I bet you there are more Vulkan compute shaders out there than there are OpenCL 2.0. Indeed, there are rumors that the Khronos project is going to be focusing on Vulkan compute shaders in the future.
> The "single source" argument is completely overrated. Furthermore, you can have single source in OpenCL putting the code in strings.
I like my compile-time errors to be during compile-time. Not during run-time on my client's system. Compiler-bugs in AMD drivers are fixed through device driver updates (!!!) which makes practical deployment of plain-text OpenCL source code far more of a hassle in practice.
Consider this horror story: a compiler bug in some AMD Device Driver versions which cause a segfault on some hardware versions. This is not theoretical: https://community.amd.com/thread/160362.
In practice, deploying OpenCL 1.2 code requires you to test all of the device drivers your client base is reasonably expected to run.
-----
But that's not the only issue.
"Single Source" means that you can define a singular structure in a singular .h file and actually have it guaranteed to work between CPU-code and GPU-code. Data-sharing code is grossly simplified and is perfectly matched.

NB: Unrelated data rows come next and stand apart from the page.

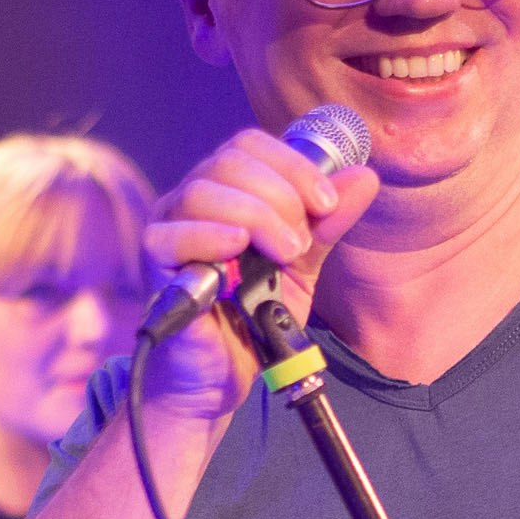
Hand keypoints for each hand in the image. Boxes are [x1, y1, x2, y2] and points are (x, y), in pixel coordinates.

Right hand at [138, 126, 379, 427]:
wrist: (224, 374)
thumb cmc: (255, 314)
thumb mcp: (304, 264)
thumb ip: (329, 223)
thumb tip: (365, 176)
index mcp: (227, 189)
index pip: (251, 145)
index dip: (294, 165)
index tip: (326, 203)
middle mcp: (193, 198)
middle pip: (231, 161)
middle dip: (282, 194)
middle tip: (302, 241)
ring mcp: (169, 226)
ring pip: (205, 190)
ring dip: (258, 216)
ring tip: (285, 255)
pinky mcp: (154, 263)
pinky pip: (173, 233)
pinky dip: (211, 234)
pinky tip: (238, 247)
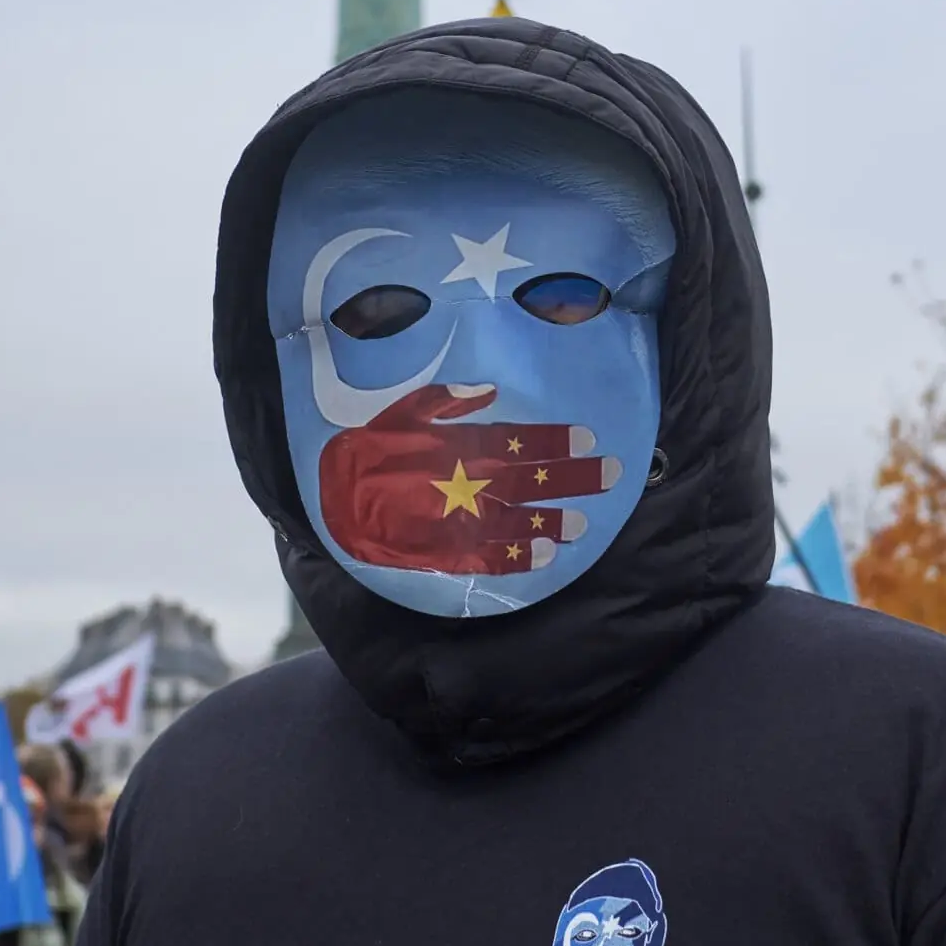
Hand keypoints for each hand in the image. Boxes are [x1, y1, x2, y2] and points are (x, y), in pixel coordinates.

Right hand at [318, 383, 622, 574]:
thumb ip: (447, 399)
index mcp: (460, 446)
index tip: (588, 438)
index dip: (556, 441)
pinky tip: (548, 555)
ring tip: (585, 523)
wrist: (335, 497)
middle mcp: (467, 482)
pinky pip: (490, 557)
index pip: (520, 441)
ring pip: (518, 520)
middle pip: (531, 480)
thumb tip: (488, 388)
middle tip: (611, 473)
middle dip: (574, 477)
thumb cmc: (370, 447)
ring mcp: (459, 520)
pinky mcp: (446, 551)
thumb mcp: (404, 409)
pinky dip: (520, 557)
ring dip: (554, 520)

The C++ AMP model (which has been adopted into AMD's ROCm platform) is grossly superior. You specify a few templates and bam, your source code automatically turns into CPU code OR GPU-code. Extremely useful when sharing routines between the CPU and GPU (like data-packing or unpacking from the buffers)
With that said, AMD clearly cares about OpenCL and the ROCm platform looks like it strongly supports OpenCL through then near term, especially OpenCL 1.2 which seems to have a big codebase.

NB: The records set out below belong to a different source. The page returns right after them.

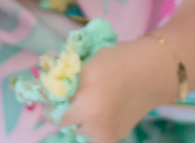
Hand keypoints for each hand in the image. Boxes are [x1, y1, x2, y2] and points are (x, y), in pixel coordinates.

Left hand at [57, 38, 175, 142]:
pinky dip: (91, 126)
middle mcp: (91, 115)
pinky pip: (90, 136)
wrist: (152, 72)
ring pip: (76, 129)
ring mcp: (102, 130)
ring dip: (78, 119)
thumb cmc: (118, 59)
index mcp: (84, 92)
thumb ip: (65, 76)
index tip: (53, 92)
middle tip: (75, 96)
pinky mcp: (110, 138)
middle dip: (64, 108)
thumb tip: (43, 88)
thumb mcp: (88, 61)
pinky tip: (102, 112)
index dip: (51, 97)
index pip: (51, 102)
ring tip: (93, 103)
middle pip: (61, 119)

However, if I were to do any project these days, I'd do it in ROCm's HCC / single-source C++ system or CUDA. OpenCL 1.2 is useful for high-compatibility but has major issues as an environment.
Interesting. I'll take your anecdote for what its worth.

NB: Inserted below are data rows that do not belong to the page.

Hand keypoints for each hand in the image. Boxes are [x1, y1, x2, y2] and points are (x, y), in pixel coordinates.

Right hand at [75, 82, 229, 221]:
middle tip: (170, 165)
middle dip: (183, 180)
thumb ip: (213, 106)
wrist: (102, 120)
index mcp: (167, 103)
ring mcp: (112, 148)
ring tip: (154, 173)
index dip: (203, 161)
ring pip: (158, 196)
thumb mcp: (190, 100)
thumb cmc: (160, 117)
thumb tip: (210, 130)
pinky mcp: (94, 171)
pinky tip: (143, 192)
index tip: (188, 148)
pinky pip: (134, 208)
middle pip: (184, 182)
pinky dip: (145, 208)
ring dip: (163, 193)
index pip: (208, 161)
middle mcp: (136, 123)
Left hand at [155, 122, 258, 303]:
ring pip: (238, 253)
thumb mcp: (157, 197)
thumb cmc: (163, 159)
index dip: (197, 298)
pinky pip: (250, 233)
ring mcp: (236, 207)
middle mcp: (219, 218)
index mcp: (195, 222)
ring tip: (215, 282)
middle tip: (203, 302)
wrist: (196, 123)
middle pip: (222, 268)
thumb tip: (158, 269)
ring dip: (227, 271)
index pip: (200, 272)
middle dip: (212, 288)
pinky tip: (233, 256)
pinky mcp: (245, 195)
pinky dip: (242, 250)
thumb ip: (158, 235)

My personal use case with OpenCL didn't seem to be going very well. I was testing on my personal Rx 290x. While I didn't have the crashing / infinite loop bugs (See LuxRender's "Dave" for details: http://www.luxrender.net/forum/viewtopic.php?f=34&t=11009) that other people had, my #1 issue was with the quality of AMD's OpenCL compiler.
In particular, the -O2 flag would literally break my code. I was doing some bit-level operations, and those bit-level operations were just wrong under -O2. While the -O0 flag was so unoptimized that my code was regularly swapping registers into / out of global memory. At which point the CPU was faster at executing and there was no point in using OpenCL / GPU compute.
It seems like AMD's OpenCL implementation assumes that the kernels would be very small and compact. And it seems to be better designed for floating-point ops. Other programmers online have also complained about AMD's bit-level operations returning erronious results under -O2. My opinion of its compiler was... rather poor... based on my limited exposure. And further research seems to indicate that I wasn't the only one having these issues.
Only did and do floating point for image processing. In fact, looking into my logs, I registered 5 bugs with NVidia in the last 2 years, none with AMD.
Just because they can trade blows with Intel in the CPU space, doesn't automatically translate to them having equal engineering talent to take on Nvidia on GPU's
I didn't say they have talent (which they might have anyway). I said they should compete, which means they should find needed talent obviously if they don't have it.
I'm old to remember the excitement over AMD's K6 processors, which were quickly overtaken in speed by Intel for a decade. I just hope that AMD continues to be competitive.
The Celeron 300 could hit 450MHz and barely break a sweat. Of course I discovered that after splashing big cash on a P2 450. 50% OCs are unheard of today.